═════ Dataset extract ═════
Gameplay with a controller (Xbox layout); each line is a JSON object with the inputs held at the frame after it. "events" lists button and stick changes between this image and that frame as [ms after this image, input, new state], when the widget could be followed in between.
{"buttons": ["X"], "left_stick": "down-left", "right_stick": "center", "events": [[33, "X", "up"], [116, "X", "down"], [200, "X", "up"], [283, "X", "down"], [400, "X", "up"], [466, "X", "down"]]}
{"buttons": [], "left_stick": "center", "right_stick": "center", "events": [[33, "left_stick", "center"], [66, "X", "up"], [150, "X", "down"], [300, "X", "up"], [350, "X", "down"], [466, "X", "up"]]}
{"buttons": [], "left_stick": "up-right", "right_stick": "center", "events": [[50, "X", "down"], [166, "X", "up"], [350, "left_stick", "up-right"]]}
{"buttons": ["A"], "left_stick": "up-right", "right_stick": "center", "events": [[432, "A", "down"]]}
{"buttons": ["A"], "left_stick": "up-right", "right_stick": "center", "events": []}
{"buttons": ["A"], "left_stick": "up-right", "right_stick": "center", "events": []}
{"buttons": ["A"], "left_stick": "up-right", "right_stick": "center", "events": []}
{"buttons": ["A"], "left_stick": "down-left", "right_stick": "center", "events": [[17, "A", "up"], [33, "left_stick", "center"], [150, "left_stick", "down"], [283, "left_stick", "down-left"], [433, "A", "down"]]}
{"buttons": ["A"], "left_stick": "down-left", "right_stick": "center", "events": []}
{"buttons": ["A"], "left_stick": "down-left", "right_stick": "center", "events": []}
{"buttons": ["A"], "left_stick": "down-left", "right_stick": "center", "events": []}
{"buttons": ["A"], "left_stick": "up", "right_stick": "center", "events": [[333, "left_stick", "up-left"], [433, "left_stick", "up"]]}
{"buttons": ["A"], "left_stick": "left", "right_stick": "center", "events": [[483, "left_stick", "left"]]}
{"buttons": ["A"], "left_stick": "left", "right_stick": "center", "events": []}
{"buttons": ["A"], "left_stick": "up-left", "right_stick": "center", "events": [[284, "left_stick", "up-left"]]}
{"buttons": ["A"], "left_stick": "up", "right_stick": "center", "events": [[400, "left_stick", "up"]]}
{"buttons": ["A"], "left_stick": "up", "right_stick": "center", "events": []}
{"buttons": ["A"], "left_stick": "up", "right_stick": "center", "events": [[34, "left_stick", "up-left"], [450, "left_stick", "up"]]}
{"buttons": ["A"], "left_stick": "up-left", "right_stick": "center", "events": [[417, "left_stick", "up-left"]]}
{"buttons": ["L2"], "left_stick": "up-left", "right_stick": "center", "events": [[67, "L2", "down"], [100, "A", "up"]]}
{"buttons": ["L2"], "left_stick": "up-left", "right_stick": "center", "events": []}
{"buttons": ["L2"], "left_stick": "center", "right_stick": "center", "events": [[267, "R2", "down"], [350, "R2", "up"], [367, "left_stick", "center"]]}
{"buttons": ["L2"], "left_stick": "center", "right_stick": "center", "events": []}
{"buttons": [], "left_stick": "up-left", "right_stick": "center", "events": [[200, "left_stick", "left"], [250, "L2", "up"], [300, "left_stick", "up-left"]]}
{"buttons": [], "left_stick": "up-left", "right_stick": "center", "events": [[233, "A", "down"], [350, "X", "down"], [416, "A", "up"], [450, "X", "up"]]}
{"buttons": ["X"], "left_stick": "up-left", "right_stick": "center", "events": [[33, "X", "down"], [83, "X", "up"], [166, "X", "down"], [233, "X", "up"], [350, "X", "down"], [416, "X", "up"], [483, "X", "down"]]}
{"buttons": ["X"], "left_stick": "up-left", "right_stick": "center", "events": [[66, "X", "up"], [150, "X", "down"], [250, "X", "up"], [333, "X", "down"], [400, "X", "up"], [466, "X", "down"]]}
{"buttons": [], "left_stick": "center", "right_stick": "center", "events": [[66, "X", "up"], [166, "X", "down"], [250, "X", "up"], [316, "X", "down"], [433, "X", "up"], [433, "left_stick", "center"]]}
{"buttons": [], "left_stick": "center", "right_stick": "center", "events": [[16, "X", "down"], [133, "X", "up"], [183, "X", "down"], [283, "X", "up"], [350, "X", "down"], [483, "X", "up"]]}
═════
Your objective | Reproduce all of the records, keeping every character unchanged.

Finished task |
Gameplay with a controller (Xbox layout); each line is a JSON object with the inputs held at the frame after it. "events" lists button and stick changes between this image and that frame as [ms after this image, input, new state], when the widget could be followed in between.
{"buttons": ["X"], "left_stick": "down-left", "right_stick": "center", "events": [[33, "X", "up"], [116, "X", "down"], [200, "X", "up"], [283, "X", "down"], [400, "X", "up"], [466, "X", "down"]]}
{"buttons": [], "left_stick": "center", "right_stick": "center", "events": [[33, "left_stick", "center"], [66, "X", "up"], [150, "X", "down"], [300, "X", "up"], [350, "X", "down"], [466, "X", "up"]]}
{"buttons": [], "left_stick": "up-right", "right_stick": "center", "events": [[50, "X", "down"], [166, "X", "up"], [350, "left_stick", "up-right"]]}
{"buttons": ["A"], "left_stick": "up-right", "right_stick": "center", "events": [[432, "A", "down"]]}
{"buttons": ["A"], "left_stick": "up-right", "right_stick": "center", "events": []}
{"buttons": ["A"], "left_stick": "up-right", "right_stick": "center", "events": []}
{"buttons": ["A"], "left_stick": "up-right", "right_stick": "center", "events": []}
{"buttons": ["A"], "left_stick": "down-left", "right_stick": "center", "events": [[17, "A", "up"], [33, "left_stick", "center"], [150, "left_stick", "down"], [283, "left_stick", "down-left"], [433, "A", "down"]]}
{"buttons": ["A"], "left_stick": "down-left", "right_stick": "center", "events": []}
{"buttons": ["A"], "left_stick": "down-left", "right_stick": "center", "events": []}
{"buttons": ["A"], "left_stick": "down-left", "right_stick": "center", "events": []}
{"buttons": ["A"], "left_stick": "up", "right_stick": "center", "events": [[333, "left_stick", "up-left"], [433, "left_stick", "up"]]}
{"buttons": ["A"], "left_stick": "left", "right_stick": "center", "events": [[483, "left_stick", "left"]]}
{"buttons": ["A"], "left_stick": "left", "right_stick": "center", "events": []}
{"buttons": ["A"], "left_stick": "up-left", "right_stick": "center", "events": [[284, "left_stick", "up-left"]]}
{"buttons": ["A"], "left_stick": "up", "right_stick": "center", "events": [[400, "left_stick", "up"]]}
{"buttons": ["A"], "left_stick": "up", "right_stick": "center", "events": []}
{"buttons": ["A"], "left_stick": "up", "right_stick": "center", "events": [[34, "left_stick", "up-left"], [450, "left_stick", "up"]]}
{"buttons": ["A"], "left_stick": "up-left", "right_stick": "center", "events": [[417, "left_stick", "up-left"]]}
{"buttons": ["L2"], "left_stick": "up-left", "right_stick": "center", "events": [[67, "L2", "down"], [100, "A", "up"]]}
{"buttons": ["L2"], "left_stick": "up-left", "right_stick": "center", "events": []}
{"buttons": ["L2"], "left_stick": "center", "right_stick": "center", "events": [[267, "R2", "down"], [350, "R2", "up"], [367, "left_stick", "center"]]}
{"buttons": ["L2"], "left_stick": "center", "right_stick": "center", "events": []}
{"buttons": [], "left_stick": "up-left", "right_stick": "center", "events": [[200, "left_stick", "left"], [250, "L2", "up"], [300, "left_stick", "up-left"]]}
{"buttons": [], "left_stick": "up-left", "right_stick": "center", "events": [[233, "A", "down"], [350, "X", "down"], [416, "A", "up"], [450, "X", "up"]]}
{"buttons": ["X"], "left_stick": "up-left", "right_stick": "center", "events": [[33, "X", "down"], [83, "X", "up"], [166, "X", "down"], [233, "X", "up"], [350, "X", "down"], [416, "X", "up"], [483, "X", "down"]]}
{"buttons": ["X"], "left_stick": "up-left", "right_stick": "center", "events": [[66, "X", "up"], [150, "X", "down"], [250, "X", "up"], [333, "X", "down"], [400, "X", "up"], [466, "X", "down"]]}
{"buttons": [], "left_stick": "center", "right_stick": "center", "events": [[66, "X", "up"], [166, "X", "down"], [250, "X", "up"], [316, "X", "down"], [433, "X", "up"], [433, "left_stick", "center"]]}
{"buttons": [], "left_stick": "center", "right_stick": "center", "events": [[16, "X", "down"], [133, "X", "up"], [183, "X", "down"], [283, "X", "up"], [350, "X", "down"], [483, "X", "up"]]}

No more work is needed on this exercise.